TOKYO (Reuters) – Japan likely won’t seek to reverse the yen’s downtrend with exchange-rate intervention as recent falls reflect economic fundamentals, former top currency diplomat Naoyuki Shinohara told Reuters.
There is no set rule or shared agreement among G7 advanced nations on what kind of currency moves are defined as “excess volatility” that justify intervention, Shinohara said.
“But usually, when you talk about excess volatility you have in mind a timeframe of several days or weeks,” rather than several months, he said in an interview on Friday.
The remarks contrast with those of incumbent top currency diplomat Masato Kanda, who said on Wednesday that steady yen falls over a protracted period could also warrant intervention.
“Japanese authorities are well aware that they can’t reverse the market’s tide when the yen’s decline is driven by economic fundamentals,” said Shinohara, who retains close ties with incumbent policymakers.
“When you have steady yen falls over a protracted period, that’s usually a trend driven by fundamentals,” he said on the yen’s recent declines.
G7 and G20 major economies have a shared understanding that currency moves ought to reflect economic fundamentals, and that excess volatility was undesirable. Japan has used to justify this agreement to justify past forays into the currency market.
Tokyo is facing renewed pressure to combat sustained yen depreciation as investors eye prospects of higher-for-longer U.S. interest rates while the Bank of Japan remains wedded to its ultra-low interest rate policy.

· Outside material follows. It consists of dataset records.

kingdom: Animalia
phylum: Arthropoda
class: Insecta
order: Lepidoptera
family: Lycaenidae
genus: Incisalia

Markets are on alert over the chance Tokyo may step into the market to prop up the yen, which briefly breached the 150 line against the dollar last week – a level seen by traders as authorities’ line-in-the-sand for currency intervention.
The dollar fetched 149.20 yen in Asia on Monday.
“If the recent weak yen is indeed a source of concern for Japan, the best way to deal with it would be for the BOJ to normalise its ultra-loose monetary policy,” Shinohara said.
“The finance ministry ought to focus on responding to abrupt yen moves that are out of line with the broad trend,” he said.
In Japan, the finance ministry has jurisdiction over currency policy and decides whether and when to intervene. The BOJ executes the order as the ministry’s agent.
Tokyo last intervened to buy yen in September and October last year, when the currency eventually slumped to a 32-year low of 151.94 per dollar.
Following his role as Japan’s vice finance minister for international affairs until 2009, Shinohara was deputy managing director of the International Monetary Fund until 2015.